More precisely, it follows that sorting Kanji entries by pronunciation
would in general require supplying pronunciations for some entries.

However, I don't want my unclear wording to contribute to wrong
conclusions about what Publican actually requires: I'm not in a position
to say whether Publican requires index or glossary entries involving
Kanji to be sorted by contextually-correct pronunciation.  All I've
learnt over the past couple of days is that *outside of* a book index or
glossary, Kanji are sorted sometimes by contextually-correct
pronunciation and sometimes by some other order (and I think there's more
than one alternative, even).

If anyone wants a concrete sample for an "is this output acceptable"
question (and if not using software just for japanese sorting, like
Lingua::JA::Sort::JIS), then I suggest making sure that the collation
function is tailored for a Japanese locale (e.g. using
Unicode::Collate::Locale->new(locale => 'ja-JP')): without that,
collation software is unlikely to try to use a specifically-japanese
ordering of Kanji characters or intersperse Katakana with Hiragana.

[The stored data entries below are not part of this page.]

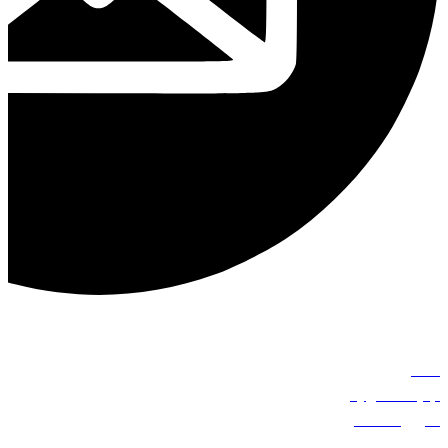
info@azarbeik.com
خانه
آرا وحدت
رویه
آخرین مقالات
محاسبات حقوقی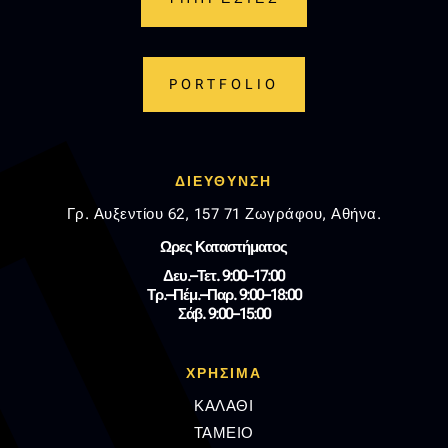
PORTFOLIO
ΔΙΕΥΘΥΝΣΗ
Γρ. Αυξεντίου 62, 157 71 Ζωγράφου, Αθήνα.
Ωρες Καταστήματος
Δευ.–Τετ. 9:00–17:00
Τρ.–Πέμ.–Παρ. 9:00–18:00
Σάβ. 9:00–15:00
ΧΡΗΣΙΜΑ
ΚΑΛΑΘΙ
ΤΑΜΕΙΟ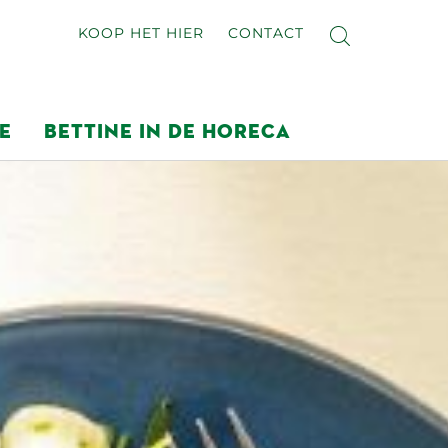
KOOP HET HIER
CONTACT
E
BETTINE IN DE HORECA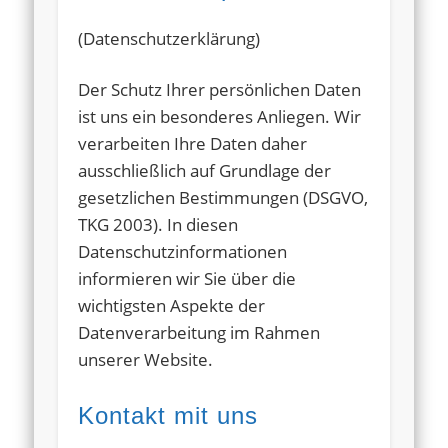
(Datenschutzerklärung)
Der Schutz Ihrer persönlichen Daten
ist uns ein besonderes Anliegen. Wir
verarbeiten Ihre Daten daher
ausschließlich auf Grundlage der
gesetzlichen Bestimmungen (DSGVO,
TKG 2003). In diesen
Datenschutzinformationen
informieren wir Sie über die
wichtigsten Aspekte der
Datenverarbeitung im Rahmen
unserer Website.
Kontakt mit uns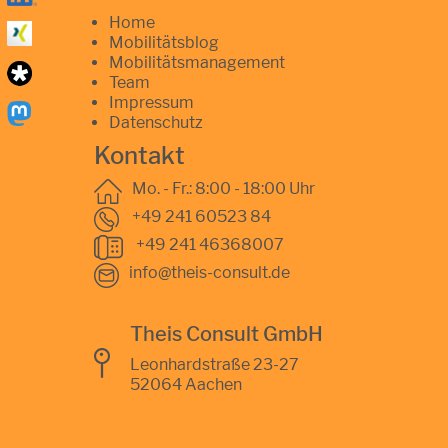
Home
Mobilitätsblog
Mobilitätsmanagement
Team
Impressum
Datenschutz
Kontakt
Mo. - Fr.: 8:00 - 18:00 Uhr
+49 241 60523 84
+49 241 46368007
info@theis-consult.de
Theis Consult GmbH
Leonhardstraße 23-27
52064 Aachen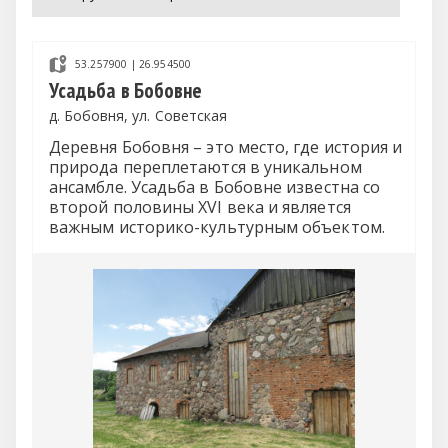
53.257900 | 26.954500
Усадьба в Бобовне
д. Бобовня, ул. Советская
Деревня Бобовня – это место, где история и
природа переплетаются в уникальном
ансамбле. Усадьба в Бобовне известна со
второй половины XVI века и является
важным историко-культурным объектом.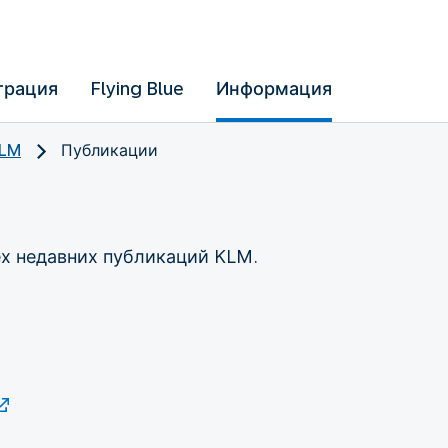
трация
Flying Blue
Информация
KLM
Публикации
ех недавних публикаций KLM.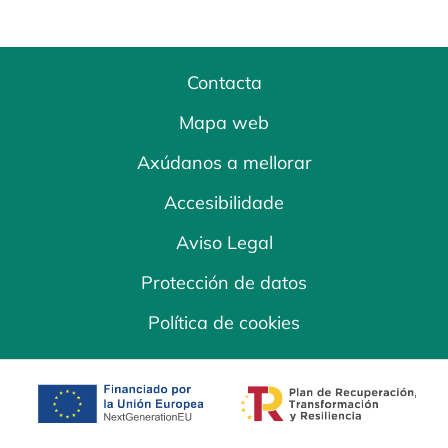
Contacta
Mapa web
Axúdanos a mellorar
Accesibilidade
Aviso Legal
Protección de datos
Política de cookies
opens in a new tab
opens in a new 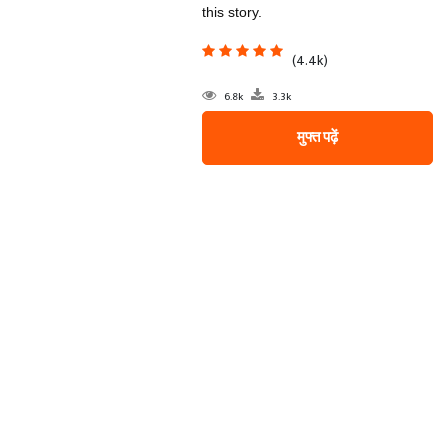
this story.
(4.4k)
6.8k
3.3k
मुफ्त पढ़ें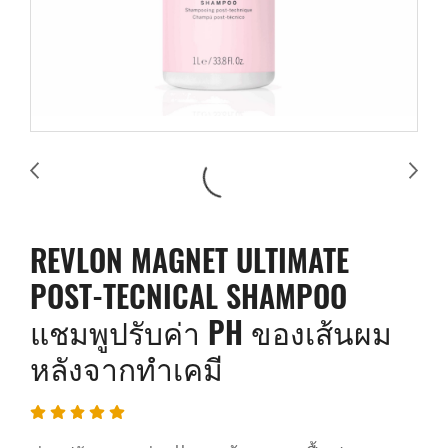
REVLON MAGNET ULTIMATE
POST-TECNICAL SHAMPOO
แชมพูปรับค่า PH ของเส้นผม
หลังจากทำเคมี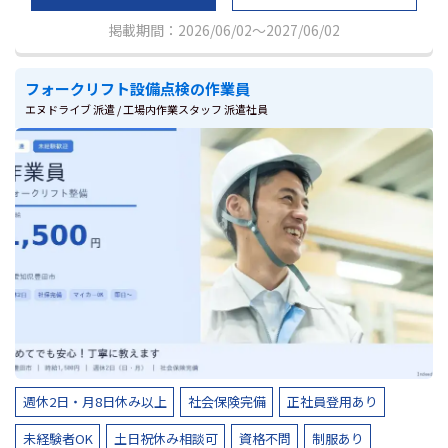
掲載期間：2026/06/02～2027/06/02
フォークリフト設備点検の作業員
エヌドライブ 派遣 / 工場内作業スタッフ 派遣社員
週休2日・月8日休み以上
社会保険完備
正社員登用あり
未経験者OK
土日祝休み相談可
資格不問
制服あり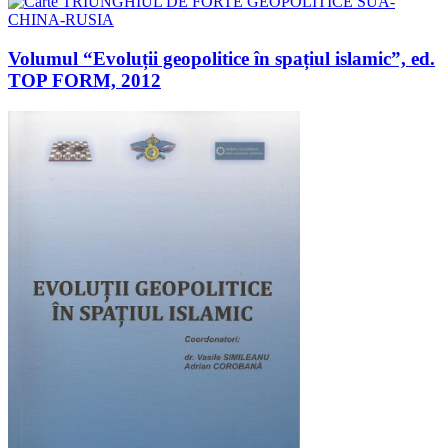
Volumul “Evoluții geopolitice în spațiul islamic”, ed.
TOP FORM, 2012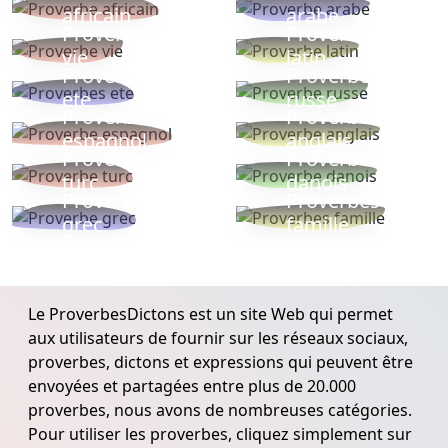
africain
arabe
Proverbe
Proverbe
vie
latin
Proverbes
Proverbe
ete
russe
Proverbe
Proverbe
espagnol
anglais
Proverbe
Proverbe
turc
danois
Proverbe
Proverbes
grec
famille
Le ProverbesDictons est un site Web qui permet
aux utilisateurs de fournir sur les réseaux sociaux,
proverbes, dictons et expressions qui peuvent être
envoyées et partagées entre plus de 20.000
proverbes, nous avons de nombreuses catégories.
Pour utiliser les proverbes, cliquez simplement sur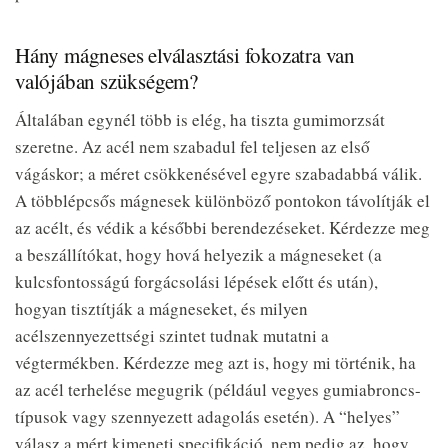
Hány mágneses elválasztási fokozatra van
valójában szükségem?
Általában egynél több is elég, ha tiszta gumimorzsát
szeretne. Az acél nem szabadul fel teljesen az első
vágáskor; a méret csökkenésével egyre szabadabbá válik.
A többlépcsős mágnesek különböző pontokon távolítják el
az acélt, és védik a későbbi berendezéseket. Kérdezze meg
a beszállítókat, hogy hová helyezik a mágneseket (a
kulcsfontosságú forgácsolási lépések előtt és után),
hogyan tisztítják a mágneseket, és milyen
acélszennyezettségi szintet tudnak mutatni a
végtermékben. Kérdezze meg azt is, hogy mi történik, ha
az acél terhelése megugrik (például vegyes gumiabroncs-
típusok vagy szennyezett adagolás esetén). A “helyes”
válasz a mért kimeneti specifikáció, nem pedig az, hogy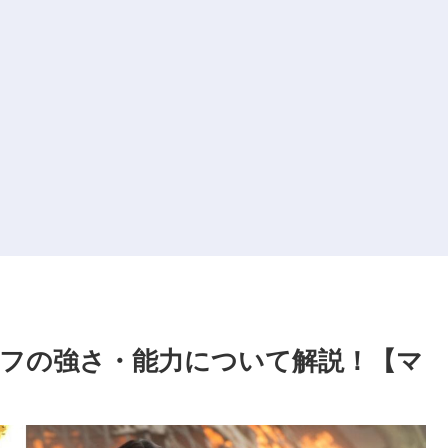
フの強さ・能力について解説！【マ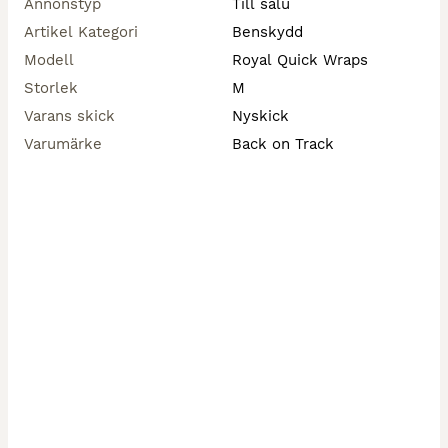
Annonstyp
Till salu
Artikel Kategori
Benskydd
Modell
Royal Quick Wraps
Storlek
M
Varans skick
Nyskick
Varumärke
Back on Track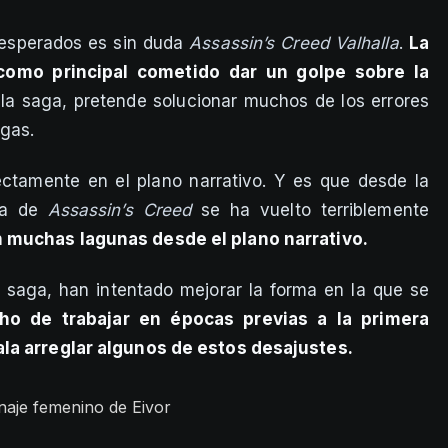
esperados es sin duda
Assassin’s Creed Valhalla
.
La
como principal cometido dar un golpe sobre la
la saga, pretende solucionar muchos de los errores
egas.
ectamente en el plano narrativo. Y es que desde la
ria de
Assassin’s Creed
se ha vuelto terriblemente
 muchas lagunas desde el plano narrativo.
a saga, han intentado mejorar la forma en la que se
ho de trabajar en épocas previas a la primera
ala arreglar algunos de estos desajustes.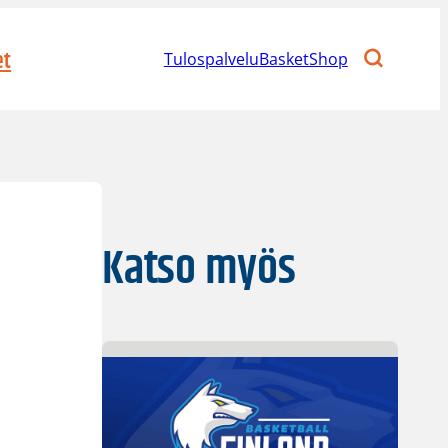
et
Tulospalvelu
BasketShop
Katso myös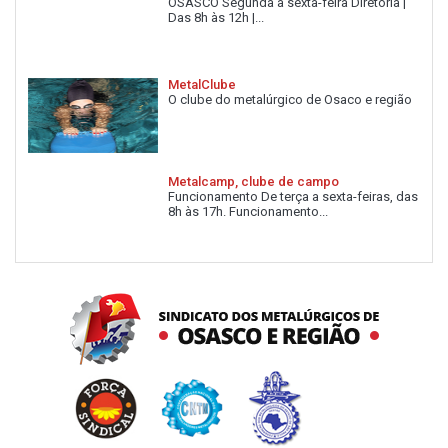
OSASCO Segunda a sexta-feira Diretoria |
Das 8h às 12h |...
MetalClube
O clube do metalúrgico de Osaco e região
Metalcamp, clube de campo
Funcionamento De terça a sexta-feiras, das
8h às 17h. Funcionamento...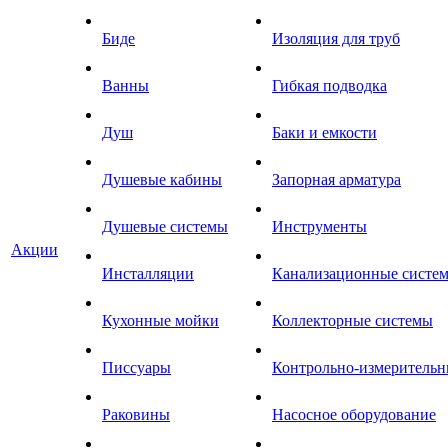
Биде
Изоляция для труб
Ванны
Гибкая подводка
Душ
Баки и емкости
Душевые кабины
Запорная арматура
Душевые системы
Инструменты
Акции
Инсталляции
Канализационные систе
Кухонные мойки
Коллекторные системы
Писсуары
Контрольно-измеритель
Раковины
Насосное оборудование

In particular, the documentation for plain Unicode::Collate is explicit
that it doesn't intersperse Katakana with Hiragana, and that its Kanji
ordering is simply by unicode block & code point rather than by a JIS
ordering.

So I think the easiest thing to do that has a good chance of getting a
"yes, this is acceptable" answer would be to switch from Unicode::Collate
to Unicode::Collate::Locale and pass locale => $LANG to the constructor
(where $LANG is the Publican language like en-US or ja-JP).

Effect on other languages:

Switching to a locale-sensitive collator might also make for a better
collation of Indic languages (handling of virama, and some related
reordering rules).

Whereas if applied to Spanish for indexes, note that it might move
entries like chkconfig from near the beginning of the C entries to just
before D; it's not clear to me whether that's a good or bad thing for a
word like chkconfig that isn't even spanish and thus arguably isn't using
the Spanish ch digraph.

(In both cases, I haven't actually tested the behaviour, nor have I asked
a native speaker for their preferences for index/glossary sorting in
technical documentation.)

pjrm.